The plight of immigrant students seeking in-state tuition has moved to the state of Georgia.
A group of young people who were brought into the U.S. illegally as children and who have been granted temporary permission to stay is asking a judge to order the state’s university system to allow them to pay in-state tuition.
Currently, Georgia’s university system requires students seeking in-state tuition to provide verification of “lawful presence” in the U.S.
The university’s system governing body has said students with temporary permission to stay under the 2012 program known as Deferred Action for Childhood Arrivals or DACA don’t meet the requirements.
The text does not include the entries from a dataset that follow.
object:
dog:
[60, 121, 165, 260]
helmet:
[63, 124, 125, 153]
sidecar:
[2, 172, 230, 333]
In a court filing Tuesday in Fulton County Superior Court, a lawyer for the 10 young immigrants argues that the federal Department of Homeland Security has said that people who have qualified for the 2012 program are "lawfully present." The young people bringing the legal action, who meet all the other requirements, should therefore be eligible for in-state tuition, attorney Charles Kuck wrote in the filing.
The Georgia Supreme Court in February rejected a similar request from some of the same young immigrants, saying it was barred by sovereign immunity, which shields the state and state agencies from being sued unless the General Assembly waives that protection.
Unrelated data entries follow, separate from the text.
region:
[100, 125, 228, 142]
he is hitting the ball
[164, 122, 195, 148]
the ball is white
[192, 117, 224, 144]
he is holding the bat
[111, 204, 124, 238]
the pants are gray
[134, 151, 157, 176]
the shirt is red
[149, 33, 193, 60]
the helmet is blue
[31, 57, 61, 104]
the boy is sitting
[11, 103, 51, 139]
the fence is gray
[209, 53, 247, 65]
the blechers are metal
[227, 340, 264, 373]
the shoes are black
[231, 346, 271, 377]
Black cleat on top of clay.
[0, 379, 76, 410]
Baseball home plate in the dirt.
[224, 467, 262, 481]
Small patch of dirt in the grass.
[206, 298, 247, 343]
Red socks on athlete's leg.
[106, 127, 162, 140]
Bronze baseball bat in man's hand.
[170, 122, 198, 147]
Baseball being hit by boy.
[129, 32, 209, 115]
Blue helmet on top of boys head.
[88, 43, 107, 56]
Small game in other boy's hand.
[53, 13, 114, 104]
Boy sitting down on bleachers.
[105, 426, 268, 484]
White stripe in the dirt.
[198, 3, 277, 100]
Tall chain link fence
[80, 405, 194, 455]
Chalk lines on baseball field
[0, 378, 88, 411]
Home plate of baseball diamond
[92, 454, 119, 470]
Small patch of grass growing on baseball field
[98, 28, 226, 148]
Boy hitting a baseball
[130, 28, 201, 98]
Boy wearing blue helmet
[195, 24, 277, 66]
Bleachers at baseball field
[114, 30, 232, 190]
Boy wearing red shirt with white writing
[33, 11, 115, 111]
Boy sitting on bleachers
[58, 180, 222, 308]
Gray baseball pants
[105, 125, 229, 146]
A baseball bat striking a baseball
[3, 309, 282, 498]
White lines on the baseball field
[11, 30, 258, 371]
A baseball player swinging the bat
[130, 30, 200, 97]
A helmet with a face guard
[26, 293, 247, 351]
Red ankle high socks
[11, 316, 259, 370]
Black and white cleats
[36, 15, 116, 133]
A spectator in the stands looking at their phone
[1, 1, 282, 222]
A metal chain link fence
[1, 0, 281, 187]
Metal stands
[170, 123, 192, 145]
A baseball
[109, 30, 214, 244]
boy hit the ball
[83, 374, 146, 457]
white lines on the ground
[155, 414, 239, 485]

To get around that, the court filing Tuesday names each individual member of the Board of Regents rather than naming the board, which is considered a state agency.
"Justice, common sense, and Georgia's own economic self-interest all demand in-state tuition for DACA recipients," Kuck said in a statement. "We will fight for this until we win. The hope of Georgia's children is at stake."
University system spokesman Charles Sutlive declined to comment on pending litigation.
The Mexican American Legal Defense and Educational Fund last month filed a separate federal lawsuit on behalf of two immigrant college students who graduated from Georgia high schools and live in the state but are required to pay out-of-state tuition. That suit says the policy is pre-empted by federal immigration law and therefore violates the supremacy clause of the U.S. Constitution. It also says the policy violates the Constitution's equal protection guarantee because it denies in-state tuition without a constitutionally valid justification.